_EXTRAIT DU TEXTE_.

------------

Sa boutique en haut de la Montagne Sainte-Geneviève, à Paris (14, rue Descartes, Ve arrondissement), ferait tourner casaque au frexiteur le plus endurci ! Sitôt franchi le seuil, l’euroscepticisme le plus tenace fond devant ces rayonnages garnis de sauces à frites bruxelloises, de moutardes douces à l’orange de Bavière, de miels naturels catalans, de bonbons irlandais… Le maître des lieux, Gabriel Bouchaud, est intarissable sur l’histoire de ses produits. Ce diplômé en histoire moderne et géopolitique (son sujet de master portait sur la politique internationale du duc de Savoie), ancien journaliste idées du Point, a ouvert Le Comptoir Gastronomique Européen en 2024. Sans surprise, on n’y trouvera pas de "Dubaï chocolate" ! Rencontre érudite et gourmande.
L’Express : Comment un journaliste spécialisé dans les idées en vient à quitter son job pour ouvrir un magasin d’alimentation européen à Paris ?
Gabriel Bouchaud : Beaucoup de raisons très différentes, mais j’avais envie de trouver le moyen de combiner une de mes passions, la bonne chère, avec la possibilité de faire une petite différence positive dans la vie des gens. Il existe dans la presse un biais de négativité consubstantiel à son modèle économique : pour paraphraser Steven Pinker, personne n’a envie de lire un article sur les dizaines de milliers d’avions qui atteignent leurs destinations sans encombre jour après jour. Avoir une boutique comme la mienne, c’est presque créer un biais de positivité dans la vie des gens. N’importe qui passera une moins mauvaise journée après avoir dégusté une bouteille de vin rare ou une sauce de qualité !
L’alimentation est-elle une autre manière d’assouvir votre passion pour la géopolitique?

------------

_DONNÉES_.
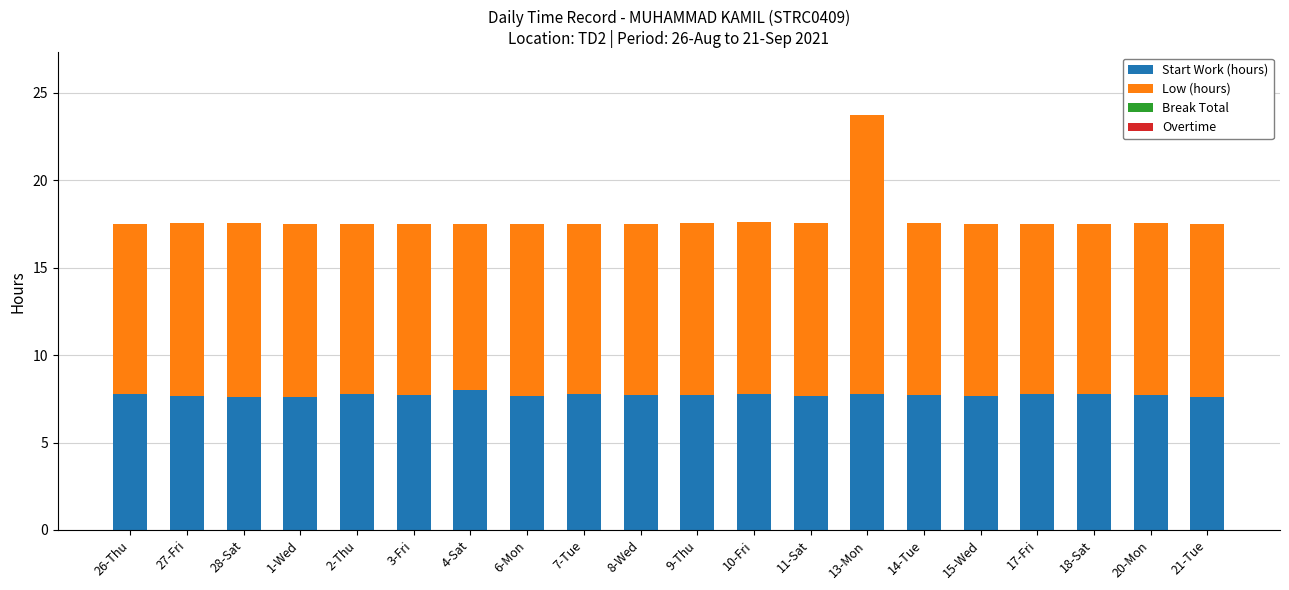

How many data points does each series have?

20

------------

_CONSIGNE_.
Dans l'entretien, reprenez le passage allant de « L’Express : Comment » jusqu'à « de qualité ! » inclus, en changeant « la bonne chère » en « la gastronomie ».

_RÉPONSE ATTENDUE_.
L’Express : Comment un journaliste spécialisé dans les idées en vient à quitter son job pour ouvrir un magasin d’alimentation européen à Paris ?
Gabriel Bouchaud : Beaucoup de raisons très différentes, mais j’avais envie de trouver le moyen de combiner une de mes passions, la gastronomie, avec la possibilité de faire une petite différence positive dans la vie des gens. Il existe dans la presse un biais de négativité consubstantiel à son modèle économique : pour paraphraser Steven Pinker, personne n’a envie de lire un article sur les dizaines de milliers d’avions qui atteignent leurs destinations sans encombre jour après jour. Avoir une boutique comme la mienne, c’est presque créer un biais de positivité dans la vie des gens. N’importe qui passera une moins mauvaise journée après avoir dégusté une bouteille de vin rare ou une sauce de qualité !